→ **SELECTED PASSAGE**:
[Begin]
Databases are the new electricity - they are invisible, power everything, and we assume they'll just work.
Databases underpin the whole of the modern world by providing structured storage of huge volumes of facts. Everything from how you feel about cat videos to the balance on your trendy new app-based bank account is stored in databases. But designing and building the underlying database engines is inherently difficult and bugs can be hard or impossible to reproduce and fix.
This is attested by unnerving comments like "We can't say this is fixed for sure" in the source code history of a leading open source database which powers the world. But alongside these comments is evidence for how engineers solve or work around hard to reproduce bugs.
In this article, we look at why database engines are a source of hard-to-reproduce bugs and we propose some common strategies for solving them. To do this, we've crawled through forum posts and source code histories from open source database engines looking for the tips, tricks and tools engineers use to keep the lights on.
Lots of concurrency all the time
Databases are inherently highly-concurrent systems where many, possibly millions of users may be accessing and updating records at the same time. Many strategies have been employed to manage the trade-off between performance and consistency, but the concurrent nature remains an underlying cause of bugs.
This is because concurrency is not the friend of easy debugging and, while some developers cite using languages like Clojure to prevent mutating data and reducing complexity, this isn't always an option. Despite strategies for concurrency such as locks and thread safe code, concurrency will probably always bring hard-to-reproduce bugs.
To solve these bugs, engineers create automated tests which step through specific sets of queries to reproduce known issues. This includes creating tables, inserting data to querying and getting expected results; but even these can't capture the uncertainty and variable performance of different infrastructure and use cases.
You can't see the data
Like concurrency, lack of information is also not a friend of debugging. As the developer of the database engine, you live several steps removed from how the database is being used, including having no access to the data running on the database instance.
This means that reproducing bugs exactly as they occurred is often just not an option, as users of your engine aren't going to give you their data and even the data structure might be commercially sensitive.
The solution often adopted here is to create mini-versions of the full database and examples of the query which are similar to what happened. But there's a problem: in order to get to this, the production database engineer is going to have to investigate and translate end-user reports into reproducible steps and then into a good report for the you.
[End]
→ **YOUR INSTRUCTIONS**:
Resume the article on hard-to-reproduce bugs in database engines from the point where it ends, carrying it on in the same style.

→ **INFORMATION SHOWN**:
[Begin]
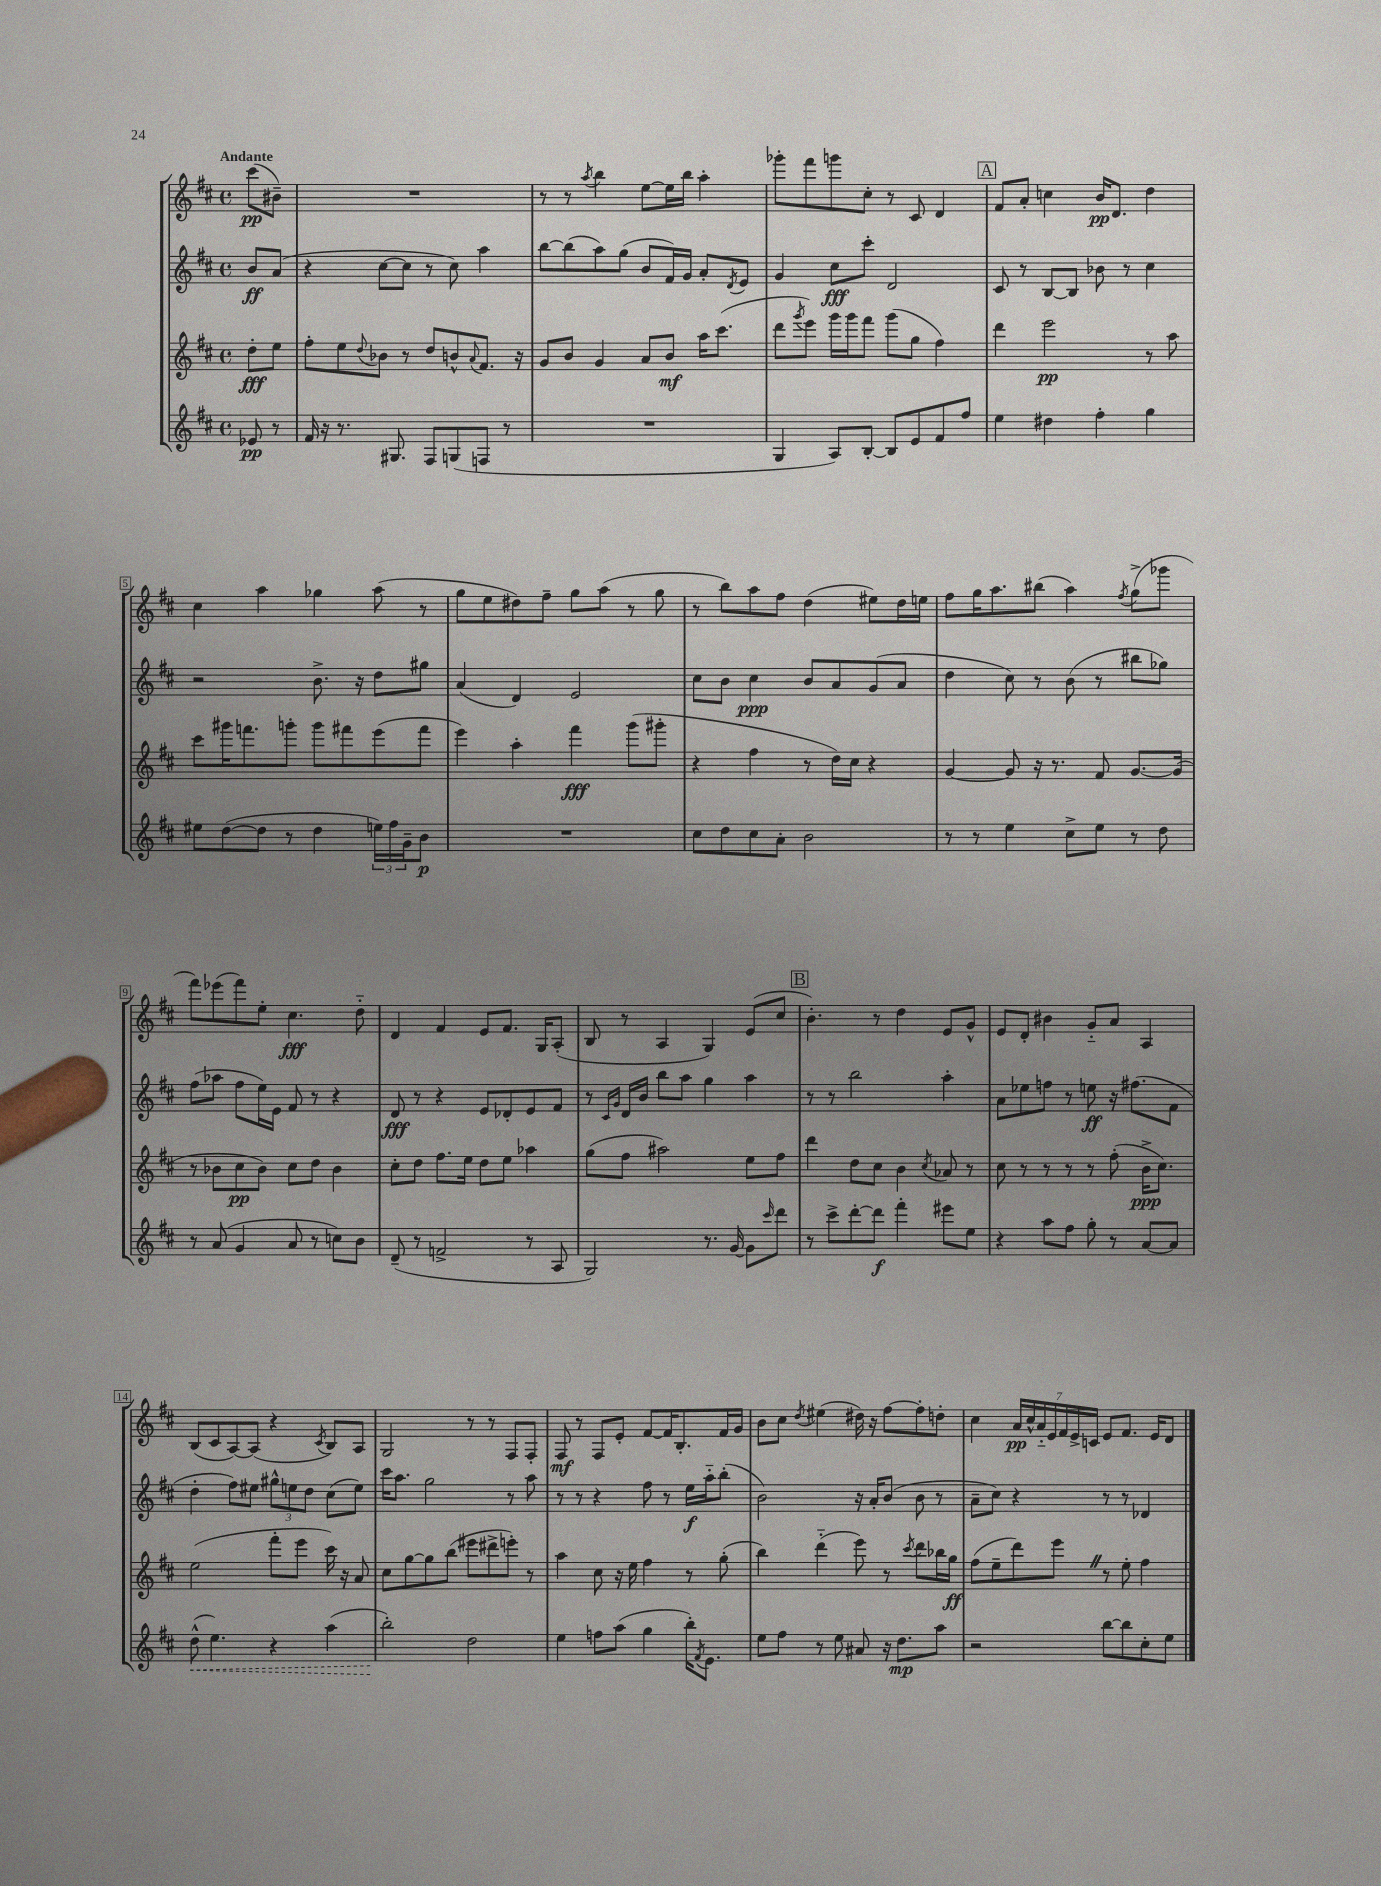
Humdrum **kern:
[End]
→ **EXERCISE RESULT**:
It implies that to debug a serious low-level problem in production, a production engineer has to do the investigation and put in the time to debug it, which isn’t always possible.
Worse than that, the changes put in place intended to fix the issue can’t guarantee to work. Commit logs of a certain widely used open source databases reveal voodoo fixes: It might work but "we can't say for sure".
Crashes and a lack of logs
To compound the lack of data issue, it's common practice to disable certain types of logging in production environments further limiting the information available to reproduce the issue. In this case, engineers extrapolate from trace evidence in what logs there are and from user reports, but neither provide a wealth of detail.
The strategy in these intermittent bugs which can't be reproduced sometimes lead to voodoo fixes consisting of a change which _should_ fix the issue as understood, but there's no way to know if it fixes the real root cause.
Different environments, different behavior
Even if you have the same data as in production, that doesn't mean you're going to be able to reproduce the bug.
Database engines are run in many environments from physical machines to virtualized environments in public and private cloud, and embedded. Beyond this, the machines, networks, libraries and environments will differ in almost every deployment.
These differences create yet another underlying cause of hard-to-reproduce bugs and debugging pain for database engine developers.
Trawling support forums and commit logs reveals the story of the same strategy tried time and again to work out what's going on in production: get yet more detail of the production environment in the hope of reproducing the issue in development.
After an exchange of ideas and trying things out, you can find evidence of inconsistent environments causing problems coming from I/O performance, network performance and random number generators. Some of this comes across as guessing, albeit educated guessing.
Debugging databases is hard
We've seen a handful of the strategies engineers use to fix hard-to-reproduce bugs on database engines: recreating mini-versions of the production database, reading as much as possible into each log entry, replicating the production environment...Each of these strategies are essentially about getting more information.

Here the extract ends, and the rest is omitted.